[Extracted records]
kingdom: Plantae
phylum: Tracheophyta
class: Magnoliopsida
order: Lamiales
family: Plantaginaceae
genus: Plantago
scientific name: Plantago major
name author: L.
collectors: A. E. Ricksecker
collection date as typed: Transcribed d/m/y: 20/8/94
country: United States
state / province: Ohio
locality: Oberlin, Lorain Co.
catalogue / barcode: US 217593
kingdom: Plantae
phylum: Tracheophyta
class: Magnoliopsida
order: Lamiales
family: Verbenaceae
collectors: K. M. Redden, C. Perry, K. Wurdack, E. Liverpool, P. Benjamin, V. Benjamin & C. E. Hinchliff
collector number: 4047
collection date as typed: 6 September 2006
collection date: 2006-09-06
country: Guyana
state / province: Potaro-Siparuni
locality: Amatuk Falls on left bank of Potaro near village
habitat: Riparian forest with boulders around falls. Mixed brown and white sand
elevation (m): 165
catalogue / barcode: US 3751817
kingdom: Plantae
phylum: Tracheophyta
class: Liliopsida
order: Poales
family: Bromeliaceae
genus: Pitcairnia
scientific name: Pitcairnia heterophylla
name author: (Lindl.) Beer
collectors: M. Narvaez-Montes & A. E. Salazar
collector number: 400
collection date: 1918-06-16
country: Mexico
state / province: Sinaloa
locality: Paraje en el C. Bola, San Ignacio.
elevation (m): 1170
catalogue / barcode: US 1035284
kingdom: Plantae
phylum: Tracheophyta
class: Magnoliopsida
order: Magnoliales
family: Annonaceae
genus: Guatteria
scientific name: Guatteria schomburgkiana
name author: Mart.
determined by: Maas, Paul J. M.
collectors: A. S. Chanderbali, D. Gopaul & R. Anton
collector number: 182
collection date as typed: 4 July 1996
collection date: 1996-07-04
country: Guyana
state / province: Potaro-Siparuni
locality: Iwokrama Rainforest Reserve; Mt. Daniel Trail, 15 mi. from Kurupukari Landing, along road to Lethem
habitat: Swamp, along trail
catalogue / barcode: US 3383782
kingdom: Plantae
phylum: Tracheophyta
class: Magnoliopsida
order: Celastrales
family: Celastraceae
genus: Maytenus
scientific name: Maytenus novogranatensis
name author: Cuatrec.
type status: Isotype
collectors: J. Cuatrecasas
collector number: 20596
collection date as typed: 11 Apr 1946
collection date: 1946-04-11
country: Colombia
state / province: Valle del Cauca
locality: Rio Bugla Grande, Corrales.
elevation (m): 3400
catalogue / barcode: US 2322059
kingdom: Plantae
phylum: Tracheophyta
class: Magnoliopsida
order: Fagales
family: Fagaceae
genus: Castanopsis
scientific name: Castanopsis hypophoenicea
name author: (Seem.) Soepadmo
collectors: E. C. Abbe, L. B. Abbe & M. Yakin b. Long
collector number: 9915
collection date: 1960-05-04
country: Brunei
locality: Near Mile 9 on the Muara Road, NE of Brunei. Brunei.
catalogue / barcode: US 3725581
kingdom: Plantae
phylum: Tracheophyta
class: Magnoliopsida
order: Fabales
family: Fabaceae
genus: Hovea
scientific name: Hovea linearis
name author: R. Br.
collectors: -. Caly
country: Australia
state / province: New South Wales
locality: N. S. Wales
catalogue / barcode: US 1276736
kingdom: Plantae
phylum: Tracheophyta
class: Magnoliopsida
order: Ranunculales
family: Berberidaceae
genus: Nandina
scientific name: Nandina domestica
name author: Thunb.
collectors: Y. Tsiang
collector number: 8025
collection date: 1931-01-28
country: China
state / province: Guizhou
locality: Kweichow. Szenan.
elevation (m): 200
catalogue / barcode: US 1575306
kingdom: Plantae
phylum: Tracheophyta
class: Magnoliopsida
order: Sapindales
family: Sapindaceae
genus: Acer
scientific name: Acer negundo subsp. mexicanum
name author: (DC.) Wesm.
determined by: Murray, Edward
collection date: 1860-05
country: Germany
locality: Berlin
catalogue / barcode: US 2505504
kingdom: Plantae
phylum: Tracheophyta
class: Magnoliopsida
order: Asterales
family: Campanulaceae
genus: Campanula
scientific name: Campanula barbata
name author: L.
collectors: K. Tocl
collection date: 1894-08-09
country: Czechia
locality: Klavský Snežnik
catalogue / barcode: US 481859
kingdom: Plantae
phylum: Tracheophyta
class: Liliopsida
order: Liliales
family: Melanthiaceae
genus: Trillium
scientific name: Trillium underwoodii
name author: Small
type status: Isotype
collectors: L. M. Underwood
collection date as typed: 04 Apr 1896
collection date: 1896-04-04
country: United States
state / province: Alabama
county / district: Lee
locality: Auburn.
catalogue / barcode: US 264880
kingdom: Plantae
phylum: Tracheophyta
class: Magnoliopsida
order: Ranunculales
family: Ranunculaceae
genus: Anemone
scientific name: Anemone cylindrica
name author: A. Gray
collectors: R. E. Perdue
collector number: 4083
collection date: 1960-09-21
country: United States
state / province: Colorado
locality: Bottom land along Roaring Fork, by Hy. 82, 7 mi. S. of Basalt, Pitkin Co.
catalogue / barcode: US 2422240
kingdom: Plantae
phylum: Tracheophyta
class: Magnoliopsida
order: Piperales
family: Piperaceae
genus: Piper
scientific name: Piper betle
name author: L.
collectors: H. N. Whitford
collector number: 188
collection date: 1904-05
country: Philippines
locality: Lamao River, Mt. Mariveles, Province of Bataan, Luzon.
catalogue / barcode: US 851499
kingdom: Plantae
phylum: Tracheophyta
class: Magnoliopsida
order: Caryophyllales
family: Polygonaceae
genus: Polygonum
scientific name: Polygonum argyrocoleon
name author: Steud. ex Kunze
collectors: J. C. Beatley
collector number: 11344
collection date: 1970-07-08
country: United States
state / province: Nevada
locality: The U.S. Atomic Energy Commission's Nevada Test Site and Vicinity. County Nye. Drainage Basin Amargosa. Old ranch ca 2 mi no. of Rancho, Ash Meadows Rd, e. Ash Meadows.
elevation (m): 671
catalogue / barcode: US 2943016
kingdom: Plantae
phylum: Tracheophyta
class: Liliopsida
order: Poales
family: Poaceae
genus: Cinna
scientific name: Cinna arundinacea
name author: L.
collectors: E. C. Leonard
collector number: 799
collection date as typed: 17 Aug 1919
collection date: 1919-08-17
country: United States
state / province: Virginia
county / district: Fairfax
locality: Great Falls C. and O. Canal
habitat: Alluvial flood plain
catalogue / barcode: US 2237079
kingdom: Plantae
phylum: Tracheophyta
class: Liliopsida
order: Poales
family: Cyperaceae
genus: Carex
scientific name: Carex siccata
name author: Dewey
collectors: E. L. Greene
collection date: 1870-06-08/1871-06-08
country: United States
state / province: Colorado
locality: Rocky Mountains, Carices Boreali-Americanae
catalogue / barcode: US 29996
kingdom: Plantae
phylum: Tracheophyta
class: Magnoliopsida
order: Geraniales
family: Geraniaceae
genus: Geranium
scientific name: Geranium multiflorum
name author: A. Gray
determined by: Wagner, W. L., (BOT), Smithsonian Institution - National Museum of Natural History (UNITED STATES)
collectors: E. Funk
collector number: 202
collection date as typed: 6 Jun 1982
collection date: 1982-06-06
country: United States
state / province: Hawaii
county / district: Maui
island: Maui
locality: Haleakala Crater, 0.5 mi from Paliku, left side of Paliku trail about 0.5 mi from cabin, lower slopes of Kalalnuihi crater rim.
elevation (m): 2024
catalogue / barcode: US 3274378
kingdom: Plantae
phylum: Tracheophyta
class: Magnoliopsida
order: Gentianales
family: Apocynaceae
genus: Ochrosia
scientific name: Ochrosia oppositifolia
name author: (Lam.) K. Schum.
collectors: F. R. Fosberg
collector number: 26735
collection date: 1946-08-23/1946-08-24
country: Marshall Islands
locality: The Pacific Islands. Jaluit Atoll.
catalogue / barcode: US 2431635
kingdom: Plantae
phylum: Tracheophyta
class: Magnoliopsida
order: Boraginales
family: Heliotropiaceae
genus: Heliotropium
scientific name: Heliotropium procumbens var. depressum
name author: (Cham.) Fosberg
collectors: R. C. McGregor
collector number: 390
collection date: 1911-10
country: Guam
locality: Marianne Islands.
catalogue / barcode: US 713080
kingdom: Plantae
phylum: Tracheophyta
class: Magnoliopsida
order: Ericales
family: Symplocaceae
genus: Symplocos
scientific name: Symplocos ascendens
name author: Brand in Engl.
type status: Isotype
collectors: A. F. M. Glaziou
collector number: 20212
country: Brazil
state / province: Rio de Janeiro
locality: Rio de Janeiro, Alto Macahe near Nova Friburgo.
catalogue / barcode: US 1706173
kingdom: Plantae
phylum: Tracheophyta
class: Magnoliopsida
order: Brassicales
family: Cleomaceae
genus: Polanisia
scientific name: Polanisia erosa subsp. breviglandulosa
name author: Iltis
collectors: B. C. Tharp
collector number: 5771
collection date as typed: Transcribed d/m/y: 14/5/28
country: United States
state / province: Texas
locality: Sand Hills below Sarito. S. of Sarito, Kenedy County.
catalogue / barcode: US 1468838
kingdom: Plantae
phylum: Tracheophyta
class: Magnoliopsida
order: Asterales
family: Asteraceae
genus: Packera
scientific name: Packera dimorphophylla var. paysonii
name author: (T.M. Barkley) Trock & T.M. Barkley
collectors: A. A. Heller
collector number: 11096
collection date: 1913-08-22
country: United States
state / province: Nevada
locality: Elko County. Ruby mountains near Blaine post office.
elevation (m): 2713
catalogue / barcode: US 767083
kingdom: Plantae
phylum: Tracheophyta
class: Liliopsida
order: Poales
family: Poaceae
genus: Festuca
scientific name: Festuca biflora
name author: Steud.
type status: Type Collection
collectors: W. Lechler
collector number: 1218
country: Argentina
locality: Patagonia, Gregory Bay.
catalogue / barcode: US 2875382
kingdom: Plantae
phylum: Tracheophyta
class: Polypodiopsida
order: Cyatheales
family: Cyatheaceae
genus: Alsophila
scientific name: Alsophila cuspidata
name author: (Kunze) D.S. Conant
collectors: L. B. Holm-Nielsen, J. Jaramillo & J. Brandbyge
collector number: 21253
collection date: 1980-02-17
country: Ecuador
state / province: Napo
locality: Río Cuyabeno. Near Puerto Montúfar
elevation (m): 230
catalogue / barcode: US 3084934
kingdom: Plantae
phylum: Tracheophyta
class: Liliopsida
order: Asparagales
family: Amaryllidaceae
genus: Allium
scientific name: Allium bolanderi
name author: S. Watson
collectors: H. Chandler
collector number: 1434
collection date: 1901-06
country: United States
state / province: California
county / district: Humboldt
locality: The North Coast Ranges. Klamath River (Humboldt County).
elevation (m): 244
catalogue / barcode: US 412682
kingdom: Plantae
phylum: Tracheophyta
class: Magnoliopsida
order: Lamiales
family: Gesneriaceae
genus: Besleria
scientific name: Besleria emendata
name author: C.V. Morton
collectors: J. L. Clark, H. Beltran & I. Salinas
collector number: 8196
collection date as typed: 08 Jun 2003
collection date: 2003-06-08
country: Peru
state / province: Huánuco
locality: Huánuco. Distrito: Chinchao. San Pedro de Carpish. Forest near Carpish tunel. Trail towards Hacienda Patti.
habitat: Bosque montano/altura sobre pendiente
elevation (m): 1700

### EXERCISE PROMPT
Copy out the lines of the data between the line holding "locality: Río Cuyabeno. Near Puerto Montúfar" and the line holding "name author: S. Watson", inclusive.

### EXPECTED OUTPUT
locality: Río Cuyabeno. Near Puerto Montúfar
elevation (m): 230
catalogue / barcode: US 3084934
kingdom: Plantae
phylum: Tracheophyta
class: Liliopsida
order: Asparagales
family: Amaryllidaceae
genus: Allium
scientific name: Allium bolanderi
name author: S. Watson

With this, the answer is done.